* What you have to do: Could you reproduce every one of the entries below word for word, with no changes at all?

#### Input data ####

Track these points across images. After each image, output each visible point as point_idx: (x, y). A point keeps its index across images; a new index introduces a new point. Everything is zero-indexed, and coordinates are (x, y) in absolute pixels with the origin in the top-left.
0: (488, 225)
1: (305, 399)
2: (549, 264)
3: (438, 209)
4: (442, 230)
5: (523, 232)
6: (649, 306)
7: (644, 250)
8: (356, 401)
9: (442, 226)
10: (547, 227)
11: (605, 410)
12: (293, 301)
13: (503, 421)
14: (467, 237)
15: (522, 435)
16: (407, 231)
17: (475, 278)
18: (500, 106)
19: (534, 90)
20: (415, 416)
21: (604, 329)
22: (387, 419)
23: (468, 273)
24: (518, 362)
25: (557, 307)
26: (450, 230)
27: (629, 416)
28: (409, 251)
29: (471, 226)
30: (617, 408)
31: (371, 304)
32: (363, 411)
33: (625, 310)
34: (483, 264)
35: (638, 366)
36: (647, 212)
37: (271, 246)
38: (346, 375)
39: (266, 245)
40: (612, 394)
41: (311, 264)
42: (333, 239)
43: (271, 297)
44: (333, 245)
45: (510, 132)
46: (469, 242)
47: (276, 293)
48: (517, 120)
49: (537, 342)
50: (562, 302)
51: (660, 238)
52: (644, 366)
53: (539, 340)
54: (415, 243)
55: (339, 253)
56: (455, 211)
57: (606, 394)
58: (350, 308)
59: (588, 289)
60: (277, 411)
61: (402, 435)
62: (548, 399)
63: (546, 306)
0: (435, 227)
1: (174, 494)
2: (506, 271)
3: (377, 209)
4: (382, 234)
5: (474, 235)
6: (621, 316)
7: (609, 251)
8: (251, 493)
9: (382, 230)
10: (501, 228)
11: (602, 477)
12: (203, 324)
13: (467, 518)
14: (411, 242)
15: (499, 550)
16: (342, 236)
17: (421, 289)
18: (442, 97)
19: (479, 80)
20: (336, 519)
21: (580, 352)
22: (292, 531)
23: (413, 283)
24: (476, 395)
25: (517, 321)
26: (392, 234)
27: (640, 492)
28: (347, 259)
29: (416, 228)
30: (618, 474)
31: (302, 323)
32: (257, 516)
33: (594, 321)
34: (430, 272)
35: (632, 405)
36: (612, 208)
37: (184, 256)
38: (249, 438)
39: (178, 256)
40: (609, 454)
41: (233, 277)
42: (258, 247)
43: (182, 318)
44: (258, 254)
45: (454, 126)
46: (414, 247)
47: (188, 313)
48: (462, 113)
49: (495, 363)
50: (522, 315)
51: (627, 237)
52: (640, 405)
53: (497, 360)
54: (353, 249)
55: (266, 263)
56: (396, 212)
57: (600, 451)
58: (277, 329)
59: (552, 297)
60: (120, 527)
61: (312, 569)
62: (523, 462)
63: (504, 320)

####

* Response:
Track these points across images. After each image, output each visible point as point_idx: (x, y). A point keeps its index across images; a new index introduces a new point. Everything is zero-indexed, and coordinates are (x, y) in absolute pixels with the origin in the top-left.
0: (488, 225)
1: (305, 399)
2: (549, 264)
3: (438, 209)
4: (442, 230)
5: (523, 232)
6: (649, 306)
7: (644, 250)
8: (356, 401)
9: (442, 226)
10: (547, 227)
11: (605, 410)
12: (293, 301)
13: (503, 421)
14: (467, 237)
15: (522, 435)
16: (407, 231)
17: (475, 278)
18: (500, 106)
19: (534, 90)
20: (415, 416)
21: (604, 329)
22: (387, 419)
23: (468, 273)
24: (518, 362)
25: (557, 307)
26: (450, 230)
27: (629, 416)
28: (409, 251)
29: (471, 226)
30: (617, 408)
31: (371, 304)
32: (363, 411)
33: (625, 310)
34: (483, 264)
35: (638, 366)
36: (647, 212)
37: (271, 246)
38: (346, 375)
39: (266, 245)
40: (612, 394)
41: (311, 264)
42: (333, 239)
43: (271, 297)
44: (333, 245)
45: (510, 132)
46: (469, 242)
47: (276, 293)
48: (517, 120)
49: (537, 342)
50: (562, 302)
51: (660, 238)
52: (644, 366)
53: (539, 340)
54: (415, 243)
55: (339, 253)
56: (455, 211)
57: (606, 394)
58: (350, 308)
59: (588, 289)
60: (277, 411)
61: (402, 435)
62: (548, 399)
63: (546, 306)
0: (435, 227)
1: (174, 494)
2: (506, 271)
3: (377, 209)
4: (382, 234)
5: (474, 235)
6: (621, 316)
7: (609, 251)
8: (251, 493)
9: (382, 230)
10: (501, 228)
11: (602, 477)
12: (203, 324)
13: (467, 518)
14: (411, 242)
15: (499, 550)
16: (342, 236)
17: (421, 289)
18: (442, 97)
19: (479, 80)
20: (336, 519)
21: (580, 352)
22: (292, 531)
23: (413, 283)
24: (476, 395)
25: (517, 321)
26: (392, 234)
27: (640, 492)
28: (347, 259)
29: (416, 228)
30: (618, 474)
31: (302, 323)
32: (257, 516)
33: (594, 321)
34: (430, 272)
35: (632, 405)
36: (612, 208)
37: (184, 256)
38: (249, 438)
39: (178, 256)
40: (609, 454)
41: (233, 277)
42: (258, 247)
43: (182, 318)
44: (258, 254)
45: (454, 126)
46: (414, 247)
47: (188, 313)
48: (462, 113)
49: (495, 363)
50: (522, 315)
51: (627, 237)
52: (640, 405)
53: (497, 360)
54: (353, 249)
55: (266, 263)
56: (396, 212)
57: (600, 451)
58: (277, 329)
59: (552, 297)
60: (120, 527)
61: (312, 569)
62: (523, 462)
63: (504, 320)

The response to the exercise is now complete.